Stretching more than 2,000 kilometres, the NSW coastline has plenty of beautiful beaches to spend a balmy summer day.
Although, they’re stunning regardless of the weather. We’ve narrowed down some of the best NSW beaches for you.
Bondi Beach, Sydney
I know what you’re thinking; when it comes to overrated NSW beaches, this one takes the cake. But if you can handle the crowd, it’s still worth a go. It has some of the best waves for surfing and one of the swankiest ocean-side pools, Bondi Icebergs. The Bondi to Coogee coastal walk is also a great attraction with spectacular vantage points as you go. There are also numerous hip restaurants and cafés to choose from for a light lunch or drinks to cool down after a hot day.
Manly Beach, Sydney
One of the best things about this beach is the trip there, which is most preferable by the Circular Quay public ferry.

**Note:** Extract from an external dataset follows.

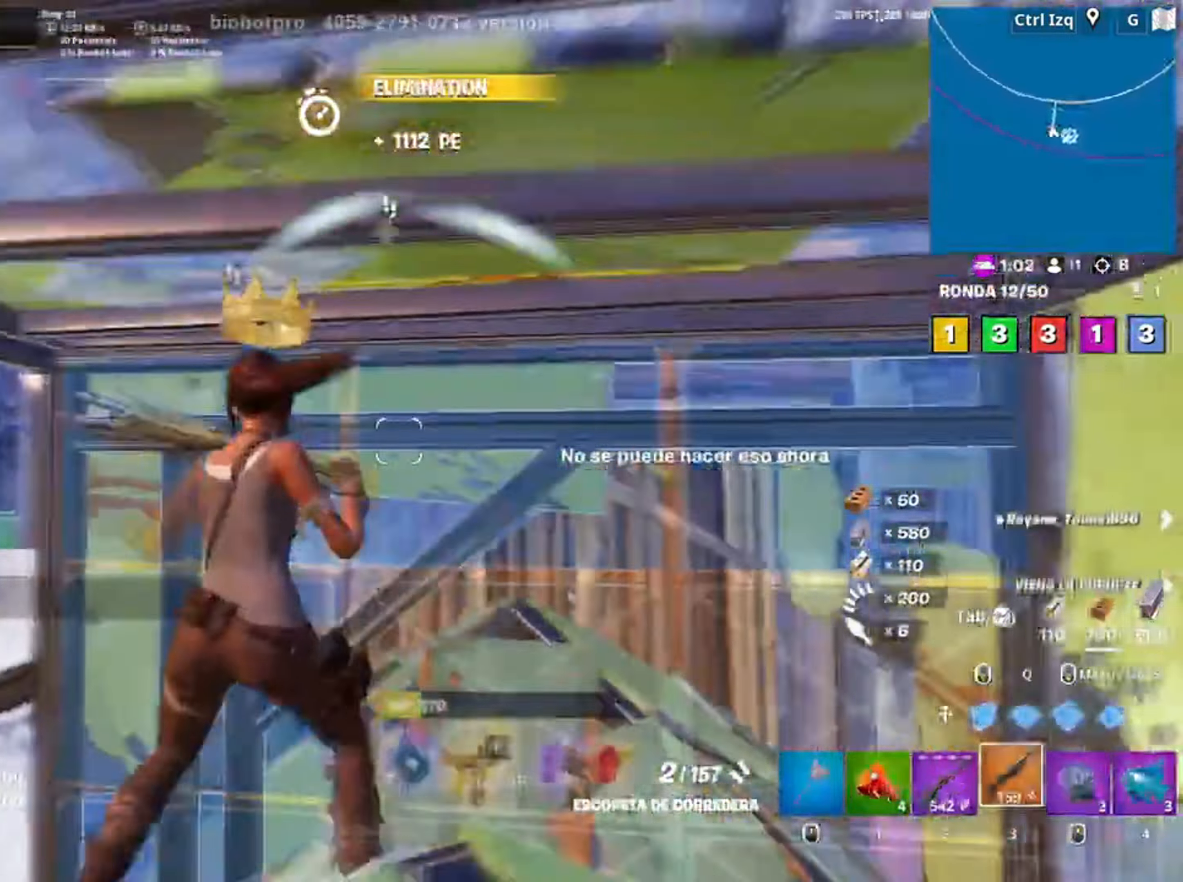
{"keys": ["a", "s"], "mouse": [], "events": [[50, "mouse_wheel", "up"], [83, "a", "up"], [383, "mouse_right", "down"], [450, "a", "down"], [450, "mouse_right", "up"]]}
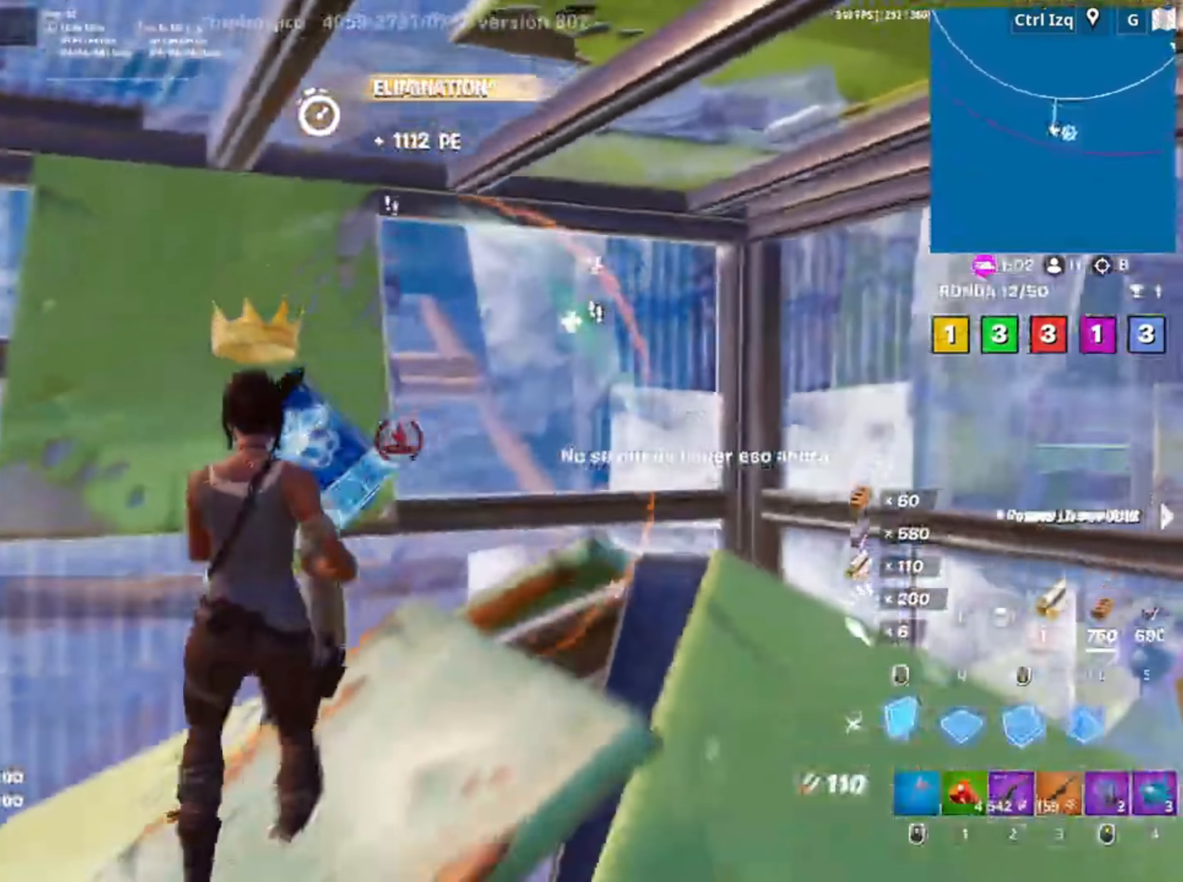
{"keys": ["d"], "mouse": ["left", "right"], "events": [[50, "a", "up"], [83, "mouse_right", "down"], [100, "s", "up"], [133, "d", "down"], [150, "mouse_left", "down"], [150, "mouse_right", "up"], [317, "mouse_right", "down"]]}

The 30-minute ride allows spectacular views of the Sydney Harbour Bridge and Opera House, as well as quaint houses all along the coastline. The beach itself is great for swimming as well as shopping, and there’s even an outdoor market every Saturday and Sunday.
Belongil Beach, Byron Bay
Often overlooked by tourists in favor of Byron Bay’s Main Beach, Belongil Beach is a quieter alternative with the same amazing waves and stunning vistas. A section of the beach just north of the seawall – The Wreck, as it’s commonly referred to as – is an old passenger steamship stranded in the surf that has now become a popular snorkeling spot. It also makes for great surfing, as it created a sheltered reef break with consistent swells.
Hyams Beach, Jervis Bay
The crystal clear waters of this secluded south coast beach are ideal for fishing, swimming, snorkeling, diving, and of course, pictures. The surrounding National Park also provides scenic bush views and close encounters with local wildlife, like native birds. It’s one of the most postcard-perfect NSW beaches, with sand so fine it squeaks as you walk.
Bronte Beach, Sydney
Located just a kilometer’s walk south of Bondi, it’s not too out of the way to go to this lesser known beach. Clusters of rock create a natural sheltered pool, which makes it a favorite for parents with young kids. There is also a nice view of hillside houses, giving this beach a unique homey feel.
Coogee Beach, Sydney
Sometimes referred to as the smaller version of Bondi Beach, Coogee is also often packed with visitors. The tannish red rocks are a beauty, and naturally perfect for a photo ops with friends. There is also a lot of surrounding green space, ideal for a picnic or laying out in the sun without getting sandy.
Toowoon Bay, Central Coast
During the summer school holidays, a steady stream of cars make their way up the coast from Sydney, packed with families hoping to spend a week or two on the sunny Central Coast. With plenty of camping, holiday park and hotel accommodation around, it’s a great spot from travellers to escape to. But the locals love it year round. It’s a protected bay so the waves are always calm, making it a nice spot for SUP and kayaking too. Plus, Toowoon Bay Surf Club does excellent coffee and egg & bacon rolls.
Pebbly Beach, Shoalhaven
This beach is famous for its swimming kangaroos. Yes, you read that correctly. The local kangaroos will often come down for a dip in the water on a hot summer day or lounge around the dunes behind the beach. It’s one of the many NSW beaches with cabin and camping accommodation right near the shore. Part of Murramarang National Park, beach goers will also find plenty of hiking and MTB trails nearby.
Caves Beach, Swansea
Known for its network of sea caves at the southern end of the beach which can only be accessed at low tide, this beach is perfect for those who are tired of your typical beach day and are down to explore the cracks and crevices of rock formations.
Red Rock Beach, Yuraygir National Park
Located in Yuraygir National Park, this beach is an easy 30 minute drive from Coffs Harbour. Named for the red rock itself, the twenty metre high headland composed of 300 million year old jasper is a sight to behold from your spot on the sand.
Palm Beach, Sydney
Palmy, as the locals call it, curves 2.3 km from Little Head to Barrenjoey Head. It’s great for surfing at its north end and equally as great for more relaxed swimming at its south. The fish ‘n chips at the original Boathouse Palm Beach is a great choice after a long day in the sun.
Maitland Bay, Central Coast
This exclusive little slice of paradise is only accessible on foot (or by boat), which means the crowds are few and far between. Often, you’ll only be sharing the two-kilometre stretch of beach with a handful of other hikers. If you have access to a boat, the shipwreck just off the coast makes for a great snorkelling spot. The beach isn’t patrolled so swim at your own risk and always keep an eye on young ones.